Importantly, this code does not give control to Qt. In production
this is unwanted, but the test code must be controlled by pytest. Note
that all of QtBot
s wait
functions have a default timeout of five
seconds, meaning that even a failing test will eventually finish.
QMessageBox#
The QTimer.singleShot
pattern is also found dealing with
QMessageBoxes. These message boxes are used around the codebase to
inform the user of various events. Unlike QDialogs, they are not
complicated.
The pytest-qt
documentation advises us to monkeypatch the
QMessageBox static methods to return the desired outcome immediately.
Instead of having the code manually click the “Yes” or “Ok” button, the
QMessageBox should immediately return the desired state.
I propose we mock QMessageBoxes entirely in the whole test-suite. Their functionality is simple and we do not care about our ability to press the “Yes” button, as this is something that is already well-tested by the Qt developers. Instead, the default for all QMessageBox static methods is to return whatever the default button is, as well as expose a testing API that can ensure that the contents of the QMessageBox is what we expected.
We can add a new fixture qmsgbox
which can be used thusly:
def test_msg(qtbot, qmsgbox):
widget = OperationPerformer()
with qmsgbox.fatal(title="Failure"):
widget.makeItFail()
In this case, qmsgbox.fatal
is a contextmanager that overrides
QMessageBox.fatal
and at the end of the block
qtbot.waitSignal
s for it to be called, asserting that the title of
the QMessageBox is "Failure"
. In the code, the QMessageBox.fatal
simply returns QMessageBox.Ok
immediately, allowing the code to
never block.
Never block#
In essence, the Ert GUI code should never ever block. This is already the case in most of the code-base. The exceptions are the aforementioned QDialogs and QMessageBoxes. The other is whenever the GUI needs to interact with some more Pythonic parts of Ert. Over time we wish for the GUI to interact with Ert over some other channel, rather than calling functions directly.

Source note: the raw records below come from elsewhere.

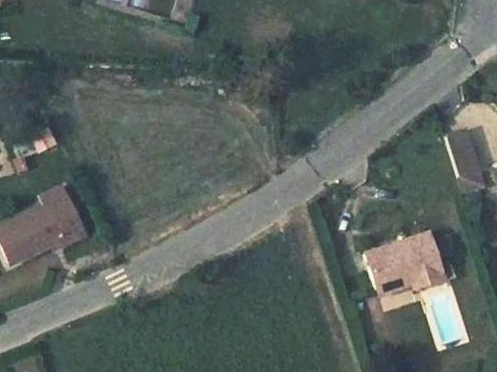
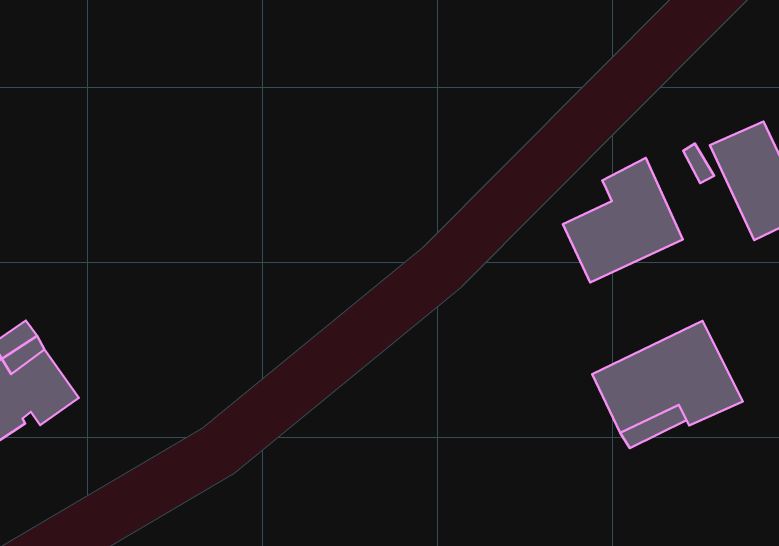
building: none -> [563,158,683,283]

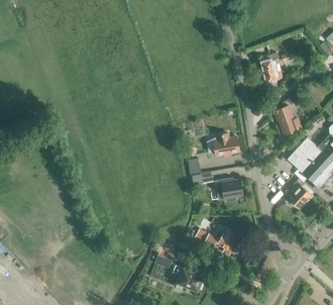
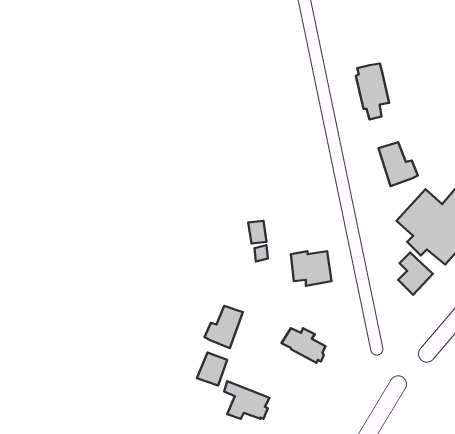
building: [207,132,239,155] -> none
building: none -> [204,306,243,348]

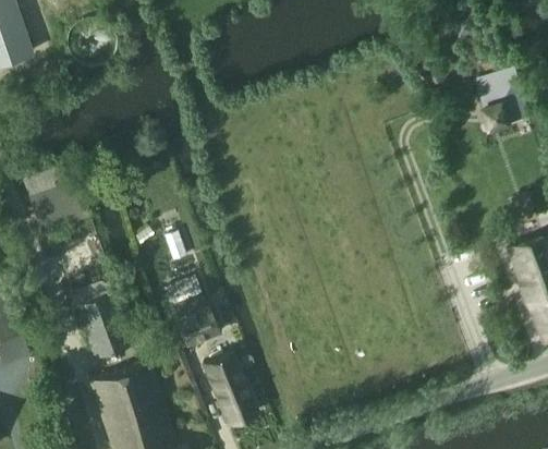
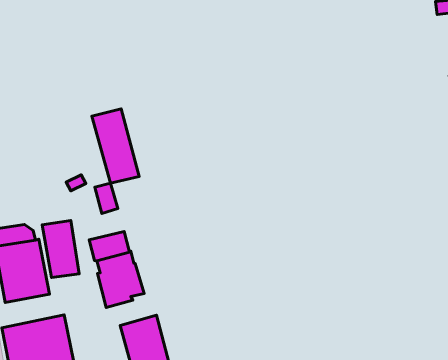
building: none -> [92,109,139,183]
building: none -> [42,221,79,277]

Even if we get to a point where Ert GUI and Ert proper interact over the
network, we will still need to be smart about Qt. It may be tempting to
implement starting processes and interacting with network sockets using
the Pythonic subprocess
and socket
/websockets
modules. Doing
so would require the GUI to have two event handlers: One owned by Qt to
handle the GUI, and another one to handle the subprocess
and/or
socket
/websockets
using eg. asyncio
. This would be an error,
as the complexity of dealing with two systems that both think they have
the sole ownership of the process would be great and cause a lot of
headache when debugging.
Instead, we should take more advantage of Qt. Qt is not just a GUI
framework, but a whole application framework. It already contains
modules for dealing with subprocesses using QtCore.QProcess
,
sockets using QtNetwork.QTcpSocket
and/or websockets using
QtWebSockets.QWebSocket
. These components interact with the Qt event
system and can be used to implement what is required for dealing with
Ert. Components that do not have a Qt equivalent, like eg. ZeroMQ,
should be wrapped in a class that inherits from QObject
and ran in a
separate Qt thread. This object should never block and instead poll.
This way, Qt remains in control, with the Python-based component
correctly being a second-class citizen in the system.
In essence, the GUI code must never ever block.